**Records from a data collection:**
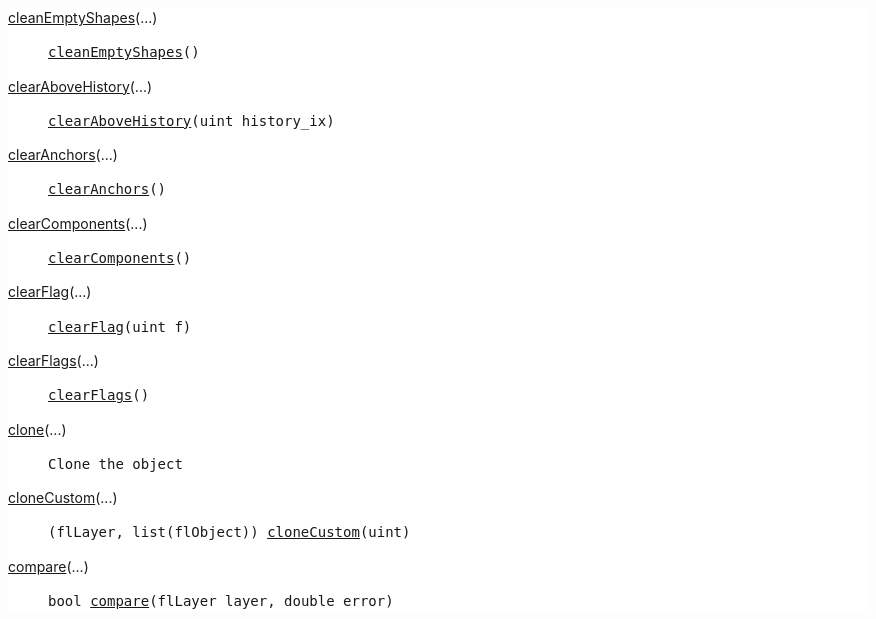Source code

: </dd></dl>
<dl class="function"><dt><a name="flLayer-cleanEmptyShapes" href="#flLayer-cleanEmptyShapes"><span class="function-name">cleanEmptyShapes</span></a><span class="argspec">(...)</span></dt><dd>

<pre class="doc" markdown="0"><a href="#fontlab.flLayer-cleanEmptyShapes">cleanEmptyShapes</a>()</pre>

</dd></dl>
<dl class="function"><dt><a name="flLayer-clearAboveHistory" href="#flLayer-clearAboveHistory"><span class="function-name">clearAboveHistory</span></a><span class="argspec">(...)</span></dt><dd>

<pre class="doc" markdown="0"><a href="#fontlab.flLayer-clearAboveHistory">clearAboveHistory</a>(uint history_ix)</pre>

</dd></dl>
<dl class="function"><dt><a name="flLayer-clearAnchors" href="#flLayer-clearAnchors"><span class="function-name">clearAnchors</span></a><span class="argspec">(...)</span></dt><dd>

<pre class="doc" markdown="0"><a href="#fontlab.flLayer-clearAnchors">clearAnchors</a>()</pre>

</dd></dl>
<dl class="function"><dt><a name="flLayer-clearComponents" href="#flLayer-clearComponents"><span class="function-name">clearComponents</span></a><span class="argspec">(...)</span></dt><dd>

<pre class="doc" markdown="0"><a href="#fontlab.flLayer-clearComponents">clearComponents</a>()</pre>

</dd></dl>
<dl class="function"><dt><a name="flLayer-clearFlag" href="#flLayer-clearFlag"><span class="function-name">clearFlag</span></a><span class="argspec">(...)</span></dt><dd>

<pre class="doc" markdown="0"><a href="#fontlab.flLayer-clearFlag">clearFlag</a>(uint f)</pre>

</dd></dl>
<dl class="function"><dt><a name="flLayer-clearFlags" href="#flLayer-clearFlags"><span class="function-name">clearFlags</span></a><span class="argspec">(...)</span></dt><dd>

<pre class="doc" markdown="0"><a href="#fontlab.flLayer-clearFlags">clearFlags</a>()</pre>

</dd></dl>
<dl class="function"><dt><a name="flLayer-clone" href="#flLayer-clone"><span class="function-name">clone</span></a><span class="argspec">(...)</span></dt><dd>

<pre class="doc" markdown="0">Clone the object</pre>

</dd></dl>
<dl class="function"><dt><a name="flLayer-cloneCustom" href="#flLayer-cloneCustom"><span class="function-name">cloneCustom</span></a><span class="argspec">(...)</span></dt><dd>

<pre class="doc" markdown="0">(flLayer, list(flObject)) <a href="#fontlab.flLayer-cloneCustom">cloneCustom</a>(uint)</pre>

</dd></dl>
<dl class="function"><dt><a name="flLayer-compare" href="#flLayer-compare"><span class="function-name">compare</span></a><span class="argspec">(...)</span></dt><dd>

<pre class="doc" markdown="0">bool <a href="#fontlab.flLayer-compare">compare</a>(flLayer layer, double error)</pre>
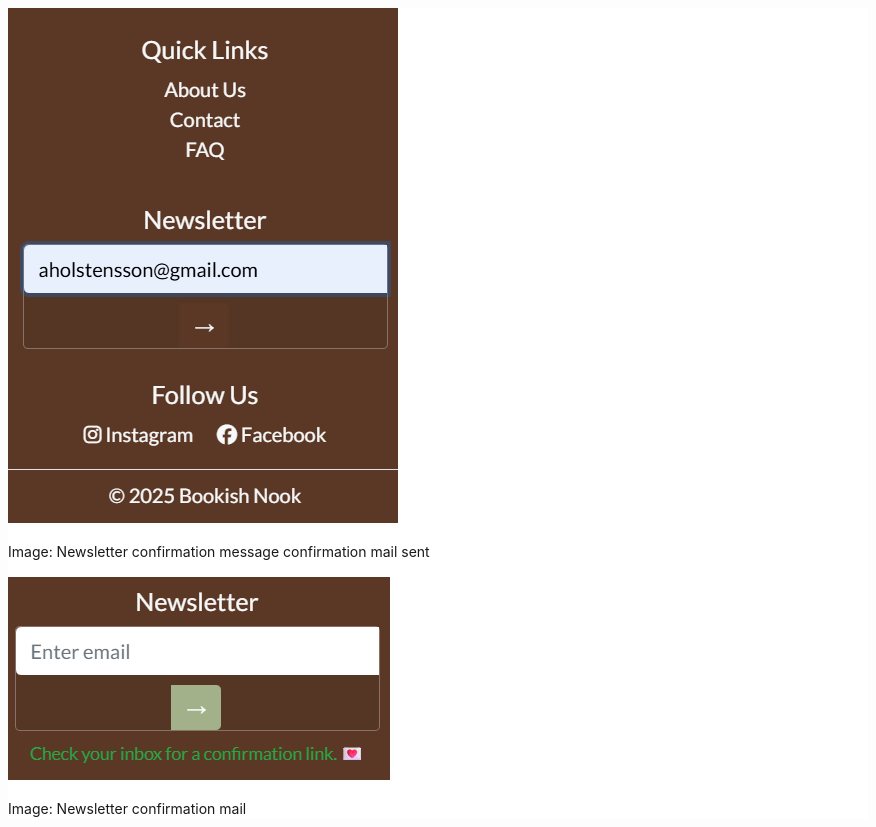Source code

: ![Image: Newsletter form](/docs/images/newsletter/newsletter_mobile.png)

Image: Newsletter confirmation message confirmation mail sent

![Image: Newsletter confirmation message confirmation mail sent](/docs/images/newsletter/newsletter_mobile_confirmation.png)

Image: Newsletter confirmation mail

**What is expected:**
Could you set down the data exactly as given, minus its pictures?

**Reply to the exercise:**
Source code

: </dd></dl>
<dl class="function"><dt><a name="flLayer-cleanEmptyShapes" href="#flLayer-cleanEmptyShapes"><span class="function-name">cleanEmptyShapes</span></a><span class="argspec">(...)</span></dt><dd>

<pre class="doc" markdown="0"><a href="#fontlab.flLayer-cleanEmptyShapes">cleanEmptyShapes</a>()</pre>

</dd></dl>
<dl class="function"><dt><a name="flLayer-clearAboveHistory" href="#flLayer-clearAboveHistory"><span class="function-name">clearAboveHistory</span></a><span class="argspec">(...)</span></dt><dd>

<pre class="doc" markdown="0"><a href="#fontlab.flLayer-clearAboveHistory">clearAboveHistory</a>(uint history_ix)</pre>

</dd></dl>
<dl class="function"><dt><a name="flLayer-clearAnchors" href="#flLayer-clearAnchors"><span class="function-name">clearAnchors</span></a><span class="argspec">(...)</span></dt><dd>

<pre class="doc" markdown="0"><a href="#fontlab.flLayer-clearAnchors">clearAnchors</a>()</pre>

</dd></dl>
<dl class="function"><dt><a name="flLayer-clearComponents" href="#flLayer-clearComponents"><span class="function-name">clearComponents</span></a><span class="argspec">(...)</span></dt><dd>

<pre class="doc" markdown="0"><a href="#fontlab.flLayer-clearComponents">clearComponents</a>()</pre>

</dd></dl>
<dl class="function"><dt><a name="flLayer-clearFlag" href="#flLayer-clearFlag"><span class="function-name">clearFlag</span></a><span class="argspec">(...)</span></dt><dd>

<pre class="doc" markdown="0"><a href="#fontlab.flLayer-clearFlag">clearFlag</a>(uint f)</pre>

</dd></dl>
<dl class="function"><dt><a name="flLayer-clearFlags" href="#flLayer-clearFlags"><span class="function-name">clearFlags</span></a><span class="argspec">(...)</span></dt><dd>

<pre class="doc" markdown="0"><a href="#fontlab.flLayer-clearFlags">clearFlags</a>()</pre>

</dd></dl>
<dl class="function"><dt><a name="flLayer-clone" href="#flLayer-clone"><span class="function-name">clone</span></a><span class="argspec">(...)</span></dt><dd>

<pre class="doc" markdown="0">Clone the object</pre>

</dd></dl>
<dl class="function"><dt><a name="flLayer-cloneCustom" href="#flLayer-cloneCustom"><span class="function-name">cloneCustom</span></a><span class="argspec">(...)</span></dt><dd>

<pre class="doc" markdown="0">(flLayer, list(flObject)) <a href="#fontlab.flLayer-cloneCustom">cloneCustom</a>(uint)</pre>

</dd></dl>
<dl class="function"><dt><a name="flLayer-compare" href="#flLayer-compare"><span class="function-name">compare</span></a><span class="argspec">(...)</span></dt><dd>

<pre class="doc" markdown="0">bool <a href="#fontlab.flLayer-compare">compare</a>(flLayer layer, double error)</pre>
Source code

: ![Image: Newsletter form](/docs/images/newsletter/newsletter_mobile.png)

Image: Newsletter confirmation message confirmation mail sent

![Image: Newsletter confirmation message confirmation mail sent](/docs/images/newsletter/newsletter_mobile_confirmation.png)

Image: Newsletter confirmation mail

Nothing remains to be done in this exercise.